Prozesse Entführung von Anneli laut Anklage lange geplant

Dresden · Wochenlang soll einer der mutmaßlichen Täter die Unternehmerfamilie beobachtet haben, bevor er zuschlug und die 17-Jährige entführte. Vor Gericht bleibt der 40-Jährige stumm, von Reue keine Spur.

 Eine brennende Kerze erinnert an den Tod der Schülerin.

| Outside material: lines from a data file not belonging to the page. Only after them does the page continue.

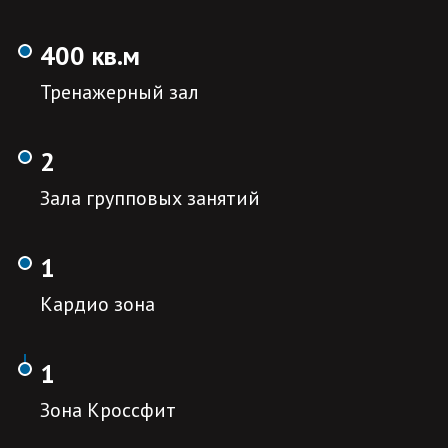
400 кв.м
Тренажерный зал
2
Зала групповых занятий
1
Кардио зона
1
Зона Кроссфит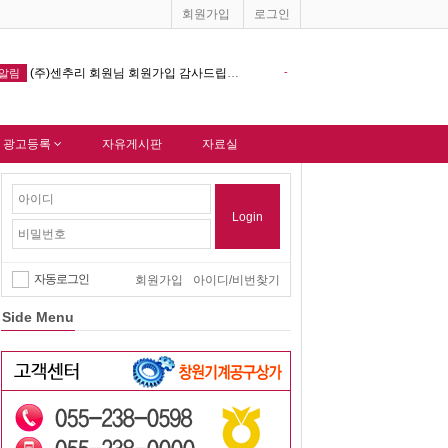
회원가입
로그인
-
창원기계공구상가 홈페이지 다음포털 싸이트 등록완료 !!!
-
알림
 광고등록
자유게시판
자료실
Login
자동로그인
회원가입
아이디/비번찾기
Side Menu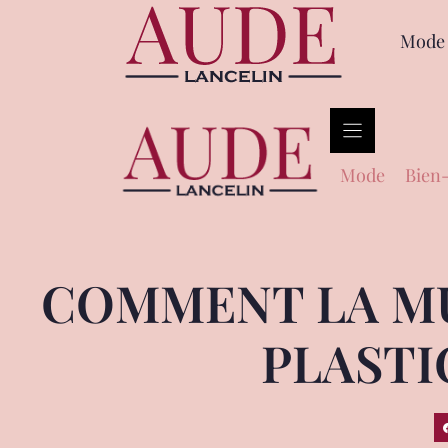
Mode
Mode
Bien-
COMMENT LA MU
PLASTI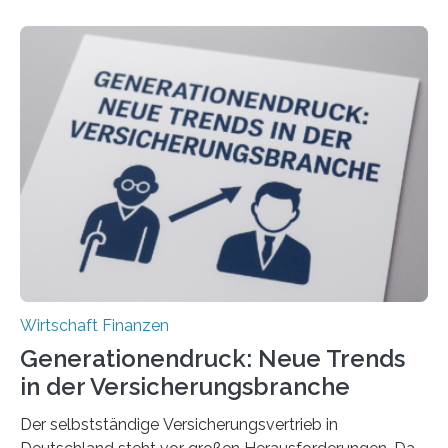
Wirtschaft Finanzen
Generationendruck: Neue Trends
in der Versicherungsbranche
Der selbstständige Versicherungsvertrieb in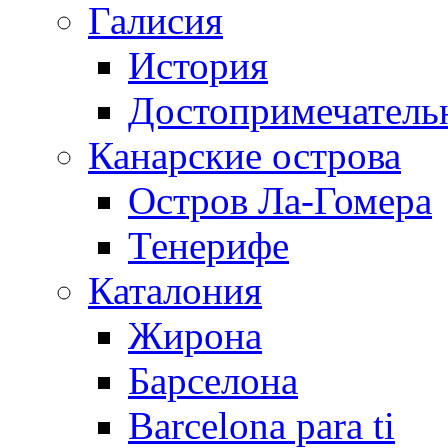
Галисия
История
Достопримечатель
Канарские острова
Остров Ла-Гомера
Тенерифе
Каталония
Жирона
Барселона
Barcelona para ti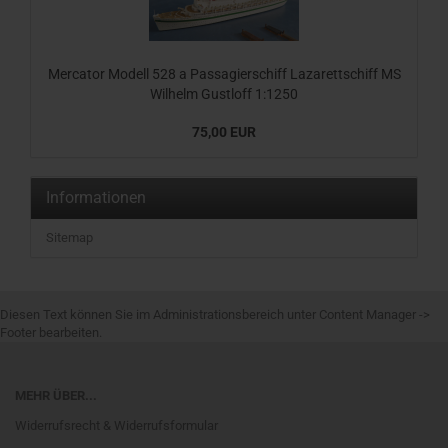
Mercator Modell 528 a Passagierschiff Lazarettschiff MS
Wilhelm Gustloff 1:1250
75,00 EUR
Informationen
Sitemap
Diesen Text können Sie im Administrationsbereich unter Content Manager ->
Footer bearbeiten.
MEHR ÜBER...
Widerrufsrecht & Widerrufsformular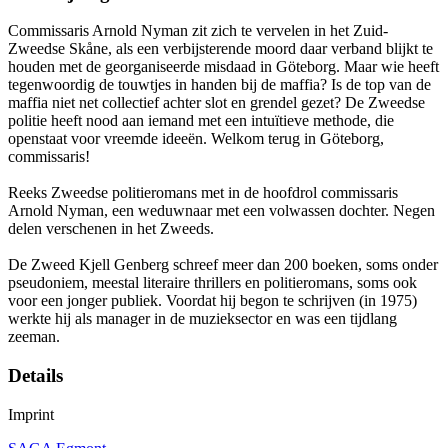
Commissaris Arnold Nyman zit zich te vervelen in het Zuid-
Zweedse Skåne, als een verbijsterende moord daar verband blijkt te
houden met de georganiseerde misdaad in Göteborg. Maar wie heeft
tegenwoordig de touwtjes in handen bij de maffia? Is de top van de
maffia niet net collectief achter slot en grendel gezet? De Zweedse
politie heeft nood aan iemand met een intuïtieve methode, die
openstaat voor vreemde ideeën. Welkom terug in Göteborg,
commissaris!
Reeks Zweedse politieromans met in de hoofdrol commissaris
Arnold Nyman, een weduwnaar met een volwassen dochter. Negen
delen verschenen in het Zweeds.
De Zweed Kjell Genberg schreef meer dan 200 boeken, soms onder
pseudoniem, meestal literaire thrillers en politieromans, soms ook
voor een jonger publiek. Voordat hij begon te schrijven (in 1975)
werkte hij als manager in de muzieksector en was een tijdlang
zeeman.
Details
Imprint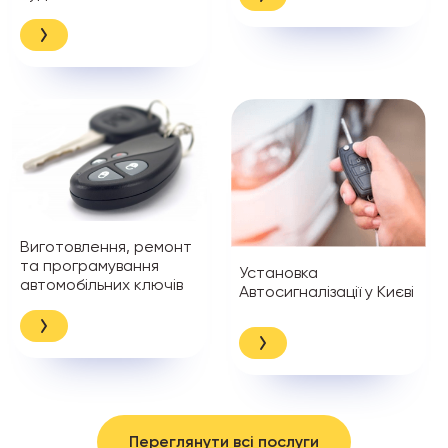
Виготовлення, ремонт
та програмування
Установка
автомобільних ключів
Автосигналізації у Києві
Переглянути всі послуги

Eine brennende Kerze erinnert an den Tod der Schülerin.

Foto: Arno Burgi/Archiv

Einer der mutmaßlichen Entführer der getöteten 17-jährigen Anneli-Marie hat die Tat laut Anklage lange geplant. Er habe seine finanzielle Situation mit Erpressung aufbessern wollen, sagte Oberstaatsanwältin Karin Dietze zum Prozessauftakt am Dresdner Landgericht.

Sie beschuldigte den 40-Jährigen, die Schülerin im August 2015 entführt und getötet zu haben. Einem Komplizen wirft die Anklage erpresserischen Menschenraub mit Todesfolge vor.

Die Männer sollen die Tochter eines Unternehmers am Abend des 13. August 2015 im sächsischen Klipphausen verschleppt und vom Vater 1,2 Millionen Euro Lösegeld gefordert haben. Die Übergabe scheiterte aber. Der 40-Jährige tötete die Gymnasiastin laut Anklage am nächsten Tag "zur Verdeckung einer anderen Straftat". Bereits Wochen zuvor habe er die Familie auskundschaftet und dann einen Freund als Komplizen gewonnen, sagte Dietze.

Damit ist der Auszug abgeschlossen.